__TEXTO DE ORIGEM__
· · · ·

O relatório final afirma que, quando Azam ordenou a aproximação após 14 segundos no solo, eles haviam desacelerado apenas de 195 nós para 160 nós, o que ainda estava bem acima da velocidade normal de pouso. Nesse momento, eles estavam deslizando por cerca de 3.200 pés, com alguma parte do avião em contato com o solo por mais de dois terços dessa distância. Considerando tudo, essa desaceleração foi bastante insignificante, porque, como se vê, deslizar não é tão eficiente quanto frear.
Além disso, os spoilers não eram acionados automaticamente, e não podiam ser acionados, porque não havia peso sobre as rodas. Normalmente, os spoilers do A320 são acionados automaticamente no pouso para "estragar" a sustentação das asas e forçar o peso do avião para baixo sobre o trem de pouso, aumentando a eficácia dos freios. Mas com o trem de pouso recolhido, os spoilers não conseguiam ser acionados e, com uma velocidade tão alta, as asas teriam continuado a gerar sustentação, fazendo com que o avião deslizasse sobre a superfície da pista em vez de se acomodar totalmente sobre os motores.

· · · ·

__LISTAGEM__

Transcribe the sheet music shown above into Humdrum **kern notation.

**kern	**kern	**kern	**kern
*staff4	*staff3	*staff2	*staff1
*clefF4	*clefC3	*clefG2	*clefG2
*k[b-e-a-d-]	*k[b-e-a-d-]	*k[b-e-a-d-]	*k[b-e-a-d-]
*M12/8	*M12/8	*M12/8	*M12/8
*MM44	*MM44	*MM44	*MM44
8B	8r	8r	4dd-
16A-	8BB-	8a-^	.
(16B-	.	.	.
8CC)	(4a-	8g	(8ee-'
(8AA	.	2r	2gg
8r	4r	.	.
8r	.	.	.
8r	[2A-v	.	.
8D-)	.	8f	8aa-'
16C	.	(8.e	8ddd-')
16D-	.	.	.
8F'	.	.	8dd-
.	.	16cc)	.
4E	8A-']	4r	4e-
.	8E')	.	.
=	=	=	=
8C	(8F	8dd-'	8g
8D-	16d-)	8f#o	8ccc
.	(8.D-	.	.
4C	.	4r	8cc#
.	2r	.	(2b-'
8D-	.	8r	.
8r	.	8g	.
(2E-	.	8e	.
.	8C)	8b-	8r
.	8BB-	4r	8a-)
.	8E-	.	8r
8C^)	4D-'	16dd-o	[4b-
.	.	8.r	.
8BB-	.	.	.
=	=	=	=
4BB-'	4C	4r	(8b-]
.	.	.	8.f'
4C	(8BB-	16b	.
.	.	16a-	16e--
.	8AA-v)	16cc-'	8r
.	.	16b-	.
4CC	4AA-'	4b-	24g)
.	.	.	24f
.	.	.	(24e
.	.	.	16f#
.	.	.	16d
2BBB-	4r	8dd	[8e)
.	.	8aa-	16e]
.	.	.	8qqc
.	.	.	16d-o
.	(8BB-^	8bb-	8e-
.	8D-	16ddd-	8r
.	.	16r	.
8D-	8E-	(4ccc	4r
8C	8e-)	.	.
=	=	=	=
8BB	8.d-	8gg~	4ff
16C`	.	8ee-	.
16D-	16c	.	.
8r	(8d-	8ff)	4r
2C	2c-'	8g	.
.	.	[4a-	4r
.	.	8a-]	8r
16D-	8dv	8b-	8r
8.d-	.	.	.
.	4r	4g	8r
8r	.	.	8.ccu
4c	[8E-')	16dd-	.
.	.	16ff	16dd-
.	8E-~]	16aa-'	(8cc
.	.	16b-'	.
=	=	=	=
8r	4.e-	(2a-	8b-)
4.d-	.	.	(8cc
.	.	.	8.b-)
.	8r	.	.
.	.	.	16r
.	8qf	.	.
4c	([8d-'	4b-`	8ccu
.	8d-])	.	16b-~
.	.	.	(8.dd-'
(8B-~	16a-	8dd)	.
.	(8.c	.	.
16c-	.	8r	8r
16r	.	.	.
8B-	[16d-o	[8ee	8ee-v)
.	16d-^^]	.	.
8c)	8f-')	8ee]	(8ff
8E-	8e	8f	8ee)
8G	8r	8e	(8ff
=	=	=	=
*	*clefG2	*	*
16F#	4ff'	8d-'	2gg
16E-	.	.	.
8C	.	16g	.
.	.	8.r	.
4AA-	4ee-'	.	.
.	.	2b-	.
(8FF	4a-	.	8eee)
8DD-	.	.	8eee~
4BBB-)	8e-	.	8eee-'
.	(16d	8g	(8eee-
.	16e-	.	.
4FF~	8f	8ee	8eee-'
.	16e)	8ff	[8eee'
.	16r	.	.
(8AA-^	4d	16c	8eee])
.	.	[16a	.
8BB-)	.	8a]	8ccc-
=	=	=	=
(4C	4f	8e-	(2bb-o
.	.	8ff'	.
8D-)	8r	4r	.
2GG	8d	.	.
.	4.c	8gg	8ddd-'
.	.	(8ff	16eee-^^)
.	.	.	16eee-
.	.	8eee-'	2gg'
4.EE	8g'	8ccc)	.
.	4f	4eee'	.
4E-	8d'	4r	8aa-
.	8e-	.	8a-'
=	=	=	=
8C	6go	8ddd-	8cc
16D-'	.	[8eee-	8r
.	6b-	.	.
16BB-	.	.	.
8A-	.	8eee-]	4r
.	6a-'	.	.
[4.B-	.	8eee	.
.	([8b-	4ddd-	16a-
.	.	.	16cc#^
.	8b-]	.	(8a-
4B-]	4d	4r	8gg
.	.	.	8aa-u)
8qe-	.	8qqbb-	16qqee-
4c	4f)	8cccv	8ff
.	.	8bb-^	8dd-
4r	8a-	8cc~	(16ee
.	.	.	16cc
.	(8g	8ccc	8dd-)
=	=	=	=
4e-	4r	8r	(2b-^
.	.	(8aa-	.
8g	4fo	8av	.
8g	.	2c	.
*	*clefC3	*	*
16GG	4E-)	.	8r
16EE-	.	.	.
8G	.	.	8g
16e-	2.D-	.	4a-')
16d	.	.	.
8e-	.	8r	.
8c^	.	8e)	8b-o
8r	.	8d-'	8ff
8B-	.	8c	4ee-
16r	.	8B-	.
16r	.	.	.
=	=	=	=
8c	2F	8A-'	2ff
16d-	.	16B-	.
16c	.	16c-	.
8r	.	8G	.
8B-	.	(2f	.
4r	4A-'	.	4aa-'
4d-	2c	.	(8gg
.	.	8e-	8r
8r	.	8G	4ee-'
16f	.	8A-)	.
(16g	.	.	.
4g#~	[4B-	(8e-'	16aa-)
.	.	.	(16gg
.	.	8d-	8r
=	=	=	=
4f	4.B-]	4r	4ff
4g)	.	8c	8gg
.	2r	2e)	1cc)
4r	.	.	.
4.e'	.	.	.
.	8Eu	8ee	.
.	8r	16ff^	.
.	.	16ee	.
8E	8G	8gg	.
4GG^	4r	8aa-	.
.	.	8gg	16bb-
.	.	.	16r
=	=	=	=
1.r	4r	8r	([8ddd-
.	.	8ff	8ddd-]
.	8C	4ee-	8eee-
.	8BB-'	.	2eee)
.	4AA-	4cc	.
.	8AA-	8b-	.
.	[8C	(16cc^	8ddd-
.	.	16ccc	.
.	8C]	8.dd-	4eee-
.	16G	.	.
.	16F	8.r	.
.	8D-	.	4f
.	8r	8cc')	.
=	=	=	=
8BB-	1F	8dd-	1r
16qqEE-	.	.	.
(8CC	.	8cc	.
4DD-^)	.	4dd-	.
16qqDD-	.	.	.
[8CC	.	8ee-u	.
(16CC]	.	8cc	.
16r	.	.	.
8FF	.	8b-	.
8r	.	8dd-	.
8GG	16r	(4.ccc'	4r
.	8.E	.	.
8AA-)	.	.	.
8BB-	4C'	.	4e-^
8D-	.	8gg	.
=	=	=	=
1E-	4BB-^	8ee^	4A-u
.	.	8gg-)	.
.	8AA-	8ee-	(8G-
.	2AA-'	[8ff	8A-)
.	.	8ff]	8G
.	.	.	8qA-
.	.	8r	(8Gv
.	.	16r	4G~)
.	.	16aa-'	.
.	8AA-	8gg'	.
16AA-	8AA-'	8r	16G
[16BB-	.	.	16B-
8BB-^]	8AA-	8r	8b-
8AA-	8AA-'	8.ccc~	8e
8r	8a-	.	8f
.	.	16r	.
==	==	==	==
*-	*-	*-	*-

· · · ·

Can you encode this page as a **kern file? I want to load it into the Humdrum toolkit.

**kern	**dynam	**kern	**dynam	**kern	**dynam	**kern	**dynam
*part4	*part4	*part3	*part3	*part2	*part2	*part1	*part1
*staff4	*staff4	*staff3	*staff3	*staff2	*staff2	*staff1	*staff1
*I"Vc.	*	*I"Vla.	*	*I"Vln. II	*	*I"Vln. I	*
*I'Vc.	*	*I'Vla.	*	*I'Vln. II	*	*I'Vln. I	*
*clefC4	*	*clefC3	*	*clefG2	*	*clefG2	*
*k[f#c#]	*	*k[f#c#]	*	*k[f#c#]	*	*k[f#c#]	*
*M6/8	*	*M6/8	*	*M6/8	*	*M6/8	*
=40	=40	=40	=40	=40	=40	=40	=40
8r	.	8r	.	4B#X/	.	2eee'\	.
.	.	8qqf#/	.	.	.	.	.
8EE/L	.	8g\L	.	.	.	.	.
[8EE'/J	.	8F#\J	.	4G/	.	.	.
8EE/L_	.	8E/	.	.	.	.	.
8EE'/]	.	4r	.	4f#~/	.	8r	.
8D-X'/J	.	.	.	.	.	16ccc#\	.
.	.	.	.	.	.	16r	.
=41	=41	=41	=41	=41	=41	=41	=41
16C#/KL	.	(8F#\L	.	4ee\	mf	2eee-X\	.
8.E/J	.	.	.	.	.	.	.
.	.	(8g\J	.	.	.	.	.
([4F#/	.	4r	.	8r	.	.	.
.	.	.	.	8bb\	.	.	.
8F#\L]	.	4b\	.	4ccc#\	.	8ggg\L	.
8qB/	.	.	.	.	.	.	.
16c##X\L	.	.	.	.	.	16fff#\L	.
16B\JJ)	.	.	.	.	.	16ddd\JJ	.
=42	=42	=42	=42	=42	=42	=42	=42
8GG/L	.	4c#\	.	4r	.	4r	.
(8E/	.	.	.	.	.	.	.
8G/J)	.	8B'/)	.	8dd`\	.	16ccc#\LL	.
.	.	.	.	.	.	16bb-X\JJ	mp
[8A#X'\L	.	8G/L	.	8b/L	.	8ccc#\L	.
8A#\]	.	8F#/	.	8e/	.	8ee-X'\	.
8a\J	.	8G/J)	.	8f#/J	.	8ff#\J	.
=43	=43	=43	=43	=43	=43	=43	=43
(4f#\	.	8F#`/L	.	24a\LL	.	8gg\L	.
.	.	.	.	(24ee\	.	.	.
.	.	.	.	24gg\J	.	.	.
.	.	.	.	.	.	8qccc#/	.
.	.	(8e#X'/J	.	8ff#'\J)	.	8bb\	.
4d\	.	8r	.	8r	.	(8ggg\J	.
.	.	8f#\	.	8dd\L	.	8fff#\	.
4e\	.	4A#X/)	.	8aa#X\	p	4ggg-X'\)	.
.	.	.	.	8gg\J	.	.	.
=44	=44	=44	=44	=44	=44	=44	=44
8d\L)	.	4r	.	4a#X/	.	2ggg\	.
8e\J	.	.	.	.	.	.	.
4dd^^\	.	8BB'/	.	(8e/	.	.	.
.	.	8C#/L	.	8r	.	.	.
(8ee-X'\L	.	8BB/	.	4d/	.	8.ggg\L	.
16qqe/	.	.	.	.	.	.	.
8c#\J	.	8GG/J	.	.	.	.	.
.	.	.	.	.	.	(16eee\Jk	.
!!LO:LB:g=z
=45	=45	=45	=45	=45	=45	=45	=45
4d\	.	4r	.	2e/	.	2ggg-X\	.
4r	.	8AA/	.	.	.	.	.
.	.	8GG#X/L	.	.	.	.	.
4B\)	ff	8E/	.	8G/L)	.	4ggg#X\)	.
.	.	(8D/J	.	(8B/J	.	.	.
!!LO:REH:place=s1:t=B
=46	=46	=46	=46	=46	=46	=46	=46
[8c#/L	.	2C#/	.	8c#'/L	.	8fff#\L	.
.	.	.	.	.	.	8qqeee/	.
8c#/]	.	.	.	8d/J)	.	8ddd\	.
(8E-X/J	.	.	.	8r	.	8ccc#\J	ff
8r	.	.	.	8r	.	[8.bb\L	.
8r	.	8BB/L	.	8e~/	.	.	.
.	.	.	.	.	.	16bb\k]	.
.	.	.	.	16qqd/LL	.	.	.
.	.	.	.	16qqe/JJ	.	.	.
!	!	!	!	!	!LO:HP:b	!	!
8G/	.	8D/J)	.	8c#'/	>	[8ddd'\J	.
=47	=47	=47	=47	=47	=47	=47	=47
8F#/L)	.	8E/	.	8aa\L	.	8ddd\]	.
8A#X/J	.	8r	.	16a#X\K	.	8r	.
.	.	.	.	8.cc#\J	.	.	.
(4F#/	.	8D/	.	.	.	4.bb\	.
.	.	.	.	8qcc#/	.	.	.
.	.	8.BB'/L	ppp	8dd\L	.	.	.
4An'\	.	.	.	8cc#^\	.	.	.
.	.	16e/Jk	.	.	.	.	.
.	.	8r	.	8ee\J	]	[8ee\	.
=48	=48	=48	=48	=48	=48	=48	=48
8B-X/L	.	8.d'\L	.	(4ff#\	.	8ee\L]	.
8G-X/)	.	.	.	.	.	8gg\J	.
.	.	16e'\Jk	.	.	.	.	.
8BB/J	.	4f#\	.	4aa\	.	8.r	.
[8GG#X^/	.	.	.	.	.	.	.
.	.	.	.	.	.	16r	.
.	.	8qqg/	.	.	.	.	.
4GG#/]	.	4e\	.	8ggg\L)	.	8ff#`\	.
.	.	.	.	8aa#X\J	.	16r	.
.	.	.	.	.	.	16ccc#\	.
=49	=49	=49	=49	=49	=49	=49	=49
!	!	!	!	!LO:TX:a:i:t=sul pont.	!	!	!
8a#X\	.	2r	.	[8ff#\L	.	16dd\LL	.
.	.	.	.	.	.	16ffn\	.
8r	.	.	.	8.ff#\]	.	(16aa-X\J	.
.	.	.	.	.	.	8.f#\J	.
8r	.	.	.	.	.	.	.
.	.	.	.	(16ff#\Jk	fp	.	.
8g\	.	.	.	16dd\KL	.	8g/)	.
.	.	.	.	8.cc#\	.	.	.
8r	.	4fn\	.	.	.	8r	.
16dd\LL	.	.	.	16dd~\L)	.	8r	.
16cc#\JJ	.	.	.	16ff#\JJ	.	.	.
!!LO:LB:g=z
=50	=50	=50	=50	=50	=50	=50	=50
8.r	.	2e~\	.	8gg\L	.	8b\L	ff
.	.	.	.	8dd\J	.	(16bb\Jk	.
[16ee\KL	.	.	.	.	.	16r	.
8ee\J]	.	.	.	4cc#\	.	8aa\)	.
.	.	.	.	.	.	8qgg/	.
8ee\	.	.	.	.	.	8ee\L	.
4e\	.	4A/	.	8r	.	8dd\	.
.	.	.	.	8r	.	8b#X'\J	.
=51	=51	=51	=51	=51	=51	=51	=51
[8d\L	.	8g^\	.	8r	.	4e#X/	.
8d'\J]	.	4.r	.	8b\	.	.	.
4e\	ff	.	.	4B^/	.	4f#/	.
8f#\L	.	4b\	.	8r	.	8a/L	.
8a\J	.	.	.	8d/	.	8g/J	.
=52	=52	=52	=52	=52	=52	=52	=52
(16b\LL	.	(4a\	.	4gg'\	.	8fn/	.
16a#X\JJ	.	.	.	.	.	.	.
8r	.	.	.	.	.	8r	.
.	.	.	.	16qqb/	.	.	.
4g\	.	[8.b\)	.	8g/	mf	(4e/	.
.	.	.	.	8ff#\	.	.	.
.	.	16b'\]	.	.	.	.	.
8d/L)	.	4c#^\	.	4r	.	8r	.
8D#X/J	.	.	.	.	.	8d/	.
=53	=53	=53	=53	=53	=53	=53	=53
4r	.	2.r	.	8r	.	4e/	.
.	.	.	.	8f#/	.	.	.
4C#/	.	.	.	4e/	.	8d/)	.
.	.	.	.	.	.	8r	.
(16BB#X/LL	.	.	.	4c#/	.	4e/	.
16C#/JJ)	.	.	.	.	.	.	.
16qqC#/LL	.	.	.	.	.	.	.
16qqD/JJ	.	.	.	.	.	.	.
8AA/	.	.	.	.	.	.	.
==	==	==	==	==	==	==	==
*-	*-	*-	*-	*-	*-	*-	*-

· · · ·

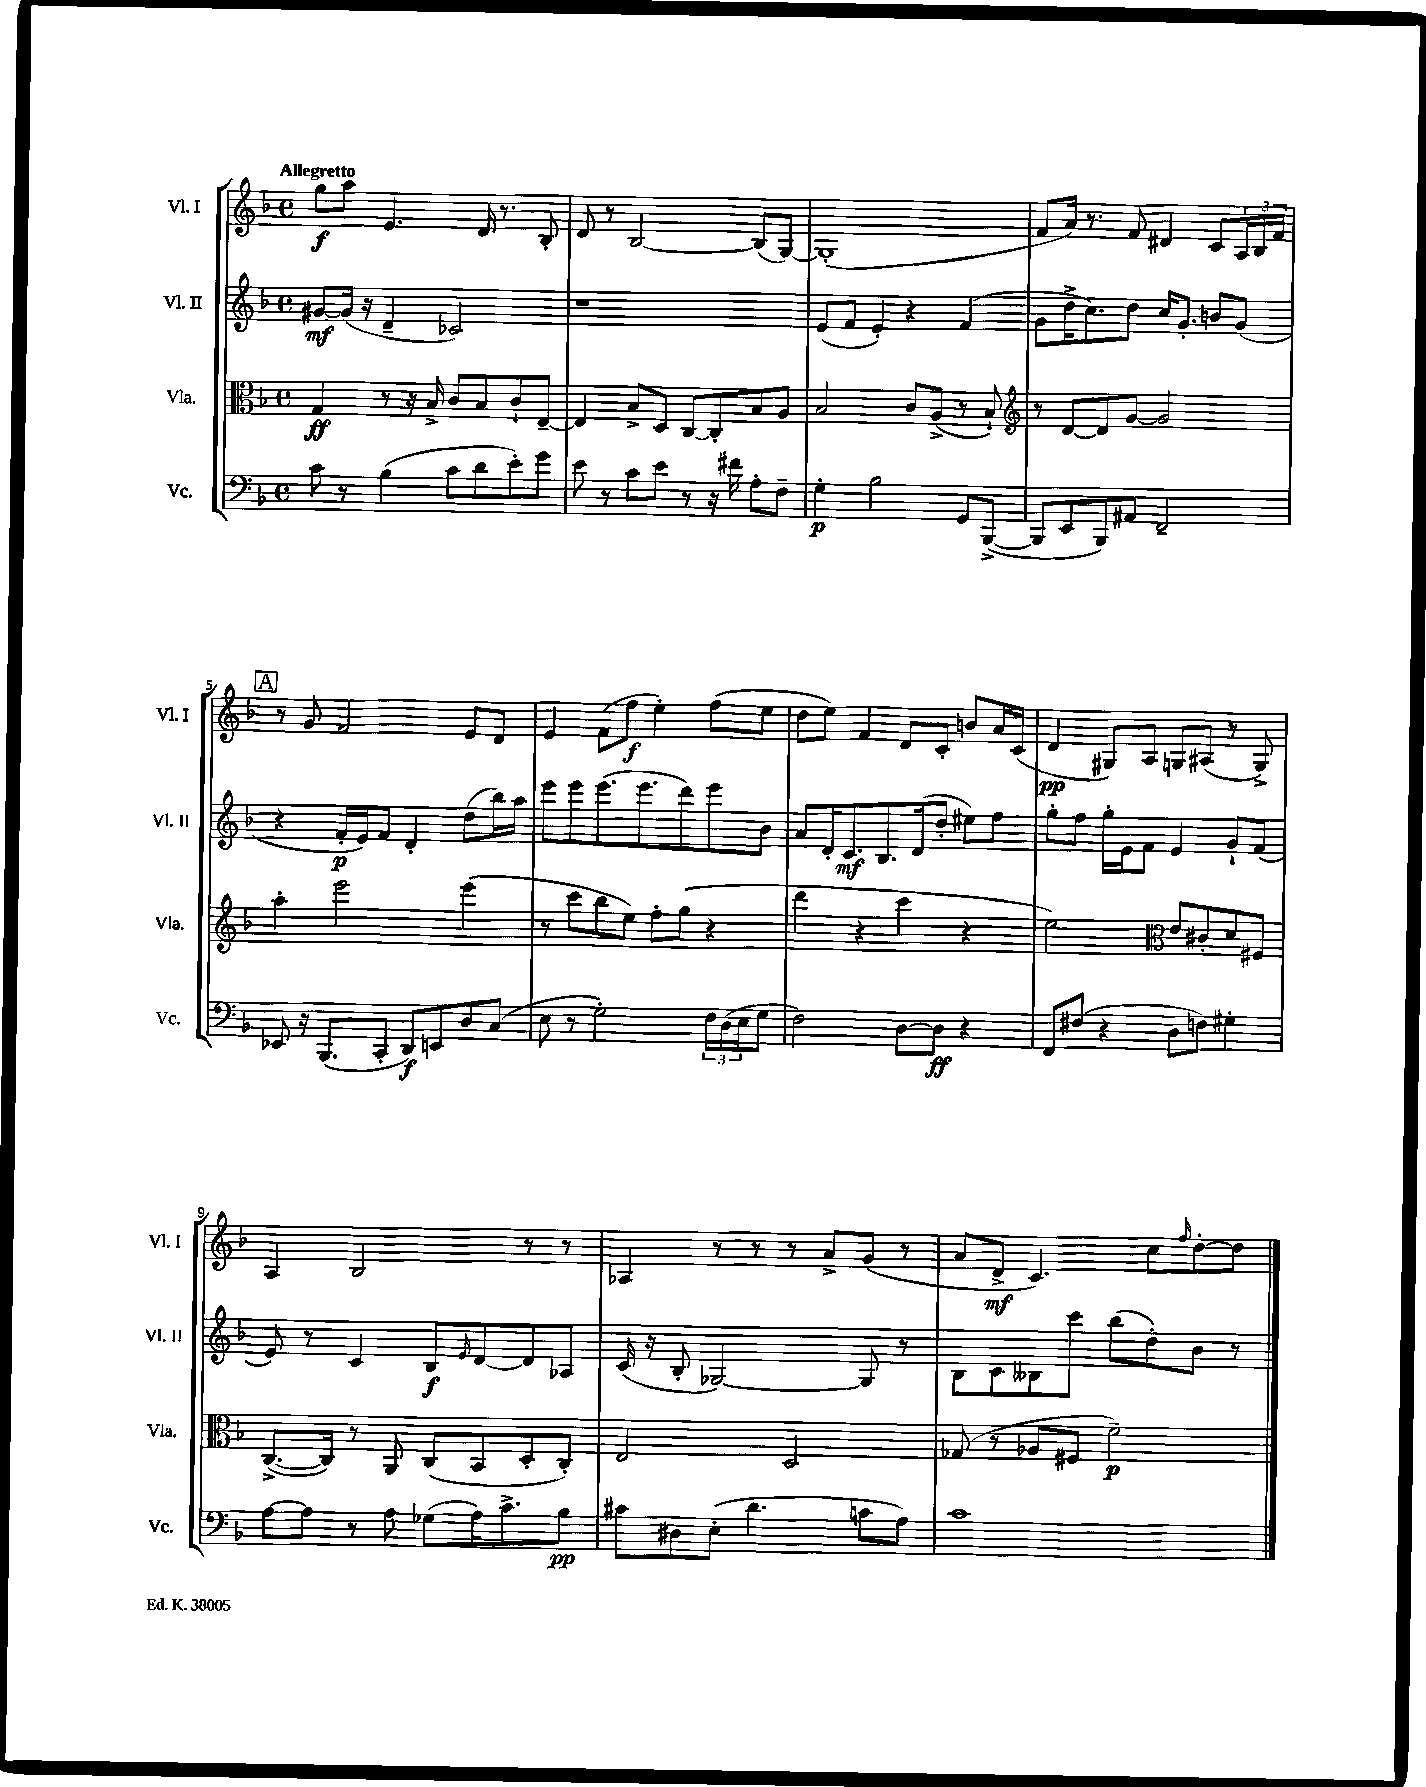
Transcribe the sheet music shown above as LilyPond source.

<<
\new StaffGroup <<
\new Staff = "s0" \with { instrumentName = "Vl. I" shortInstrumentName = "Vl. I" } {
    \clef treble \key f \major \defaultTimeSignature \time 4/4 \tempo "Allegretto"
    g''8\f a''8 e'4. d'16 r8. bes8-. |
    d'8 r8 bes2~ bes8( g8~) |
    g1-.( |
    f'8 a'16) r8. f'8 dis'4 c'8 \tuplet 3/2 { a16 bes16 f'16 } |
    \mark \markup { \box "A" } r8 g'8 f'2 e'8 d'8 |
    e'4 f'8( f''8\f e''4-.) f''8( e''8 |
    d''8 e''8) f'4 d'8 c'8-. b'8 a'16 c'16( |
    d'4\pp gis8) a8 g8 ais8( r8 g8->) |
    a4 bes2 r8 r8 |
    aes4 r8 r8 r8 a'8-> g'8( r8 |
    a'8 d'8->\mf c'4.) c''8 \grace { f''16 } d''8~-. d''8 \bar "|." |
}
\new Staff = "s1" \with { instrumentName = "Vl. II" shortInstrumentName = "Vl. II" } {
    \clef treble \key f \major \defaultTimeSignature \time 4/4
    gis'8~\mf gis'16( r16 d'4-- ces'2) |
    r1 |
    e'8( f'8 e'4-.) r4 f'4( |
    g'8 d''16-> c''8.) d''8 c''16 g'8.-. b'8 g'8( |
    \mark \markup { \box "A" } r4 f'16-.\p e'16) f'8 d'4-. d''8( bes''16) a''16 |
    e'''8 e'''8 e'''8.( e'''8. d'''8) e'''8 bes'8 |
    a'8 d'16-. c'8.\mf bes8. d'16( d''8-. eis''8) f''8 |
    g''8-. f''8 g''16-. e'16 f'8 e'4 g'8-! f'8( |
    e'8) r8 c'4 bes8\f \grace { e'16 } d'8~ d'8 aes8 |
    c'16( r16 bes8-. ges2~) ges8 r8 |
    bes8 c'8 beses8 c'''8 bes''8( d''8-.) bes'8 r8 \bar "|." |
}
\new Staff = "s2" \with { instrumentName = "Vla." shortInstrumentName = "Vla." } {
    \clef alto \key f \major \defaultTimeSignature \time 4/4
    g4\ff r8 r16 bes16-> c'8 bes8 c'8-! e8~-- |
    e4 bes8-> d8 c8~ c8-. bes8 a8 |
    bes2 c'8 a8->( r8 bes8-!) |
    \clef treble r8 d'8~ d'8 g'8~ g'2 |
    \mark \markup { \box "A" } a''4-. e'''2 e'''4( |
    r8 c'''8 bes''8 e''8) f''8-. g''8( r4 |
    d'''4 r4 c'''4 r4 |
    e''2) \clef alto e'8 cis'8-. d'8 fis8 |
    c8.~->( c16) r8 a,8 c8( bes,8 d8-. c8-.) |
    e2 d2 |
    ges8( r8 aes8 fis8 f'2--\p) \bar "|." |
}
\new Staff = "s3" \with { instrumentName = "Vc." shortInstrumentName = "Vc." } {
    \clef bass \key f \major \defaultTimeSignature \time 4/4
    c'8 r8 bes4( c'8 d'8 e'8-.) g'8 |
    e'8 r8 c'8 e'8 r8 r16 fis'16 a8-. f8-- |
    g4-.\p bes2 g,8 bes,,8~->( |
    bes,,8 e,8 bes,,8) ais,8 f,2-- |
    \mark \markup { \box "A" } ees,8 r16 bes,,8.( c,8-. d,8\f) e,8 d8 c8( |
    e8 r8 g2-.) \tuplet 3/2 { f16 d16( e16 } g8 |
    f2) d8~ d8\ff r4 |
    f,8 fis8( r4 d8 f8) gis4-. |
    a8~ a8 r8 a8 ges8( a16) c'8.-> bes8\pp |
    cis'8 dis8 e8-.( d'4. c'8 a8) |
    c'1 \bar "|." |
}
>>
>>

· · · ·

__EXERCÍCIO ESCRITO 1__
Liste todas as medidas acompanhadas de unidade que aparecem no texto sobre o pouso do A320.
__EXERCÍCIO ESCRITO 2__
Retorne todas as linhas da listagem que contêm a palavra "instrumentName", levando em conta maiúsculas e minúsculas.

__RESPOSTA FINAL 1__
14 segundos
195 nós
160 nós
3.200 pés

__RESPOSTA FINAL 2__
\new Staff = "s0" \with { instrumentName = "Vl. I" shortInstrumentName = "Vl. I" } {
\new Staff = "s1" \with { instrumentName = "Vl. II" shortInstrumentName = "Vl. II" } {
\new Staff = "s2" \with { instrumentName = "Vla." shortInstrumentName = "Vla." } {
\new Staff = "s3" \with { instrumentName = "Vc." shortInstrumentName = "Vc." } {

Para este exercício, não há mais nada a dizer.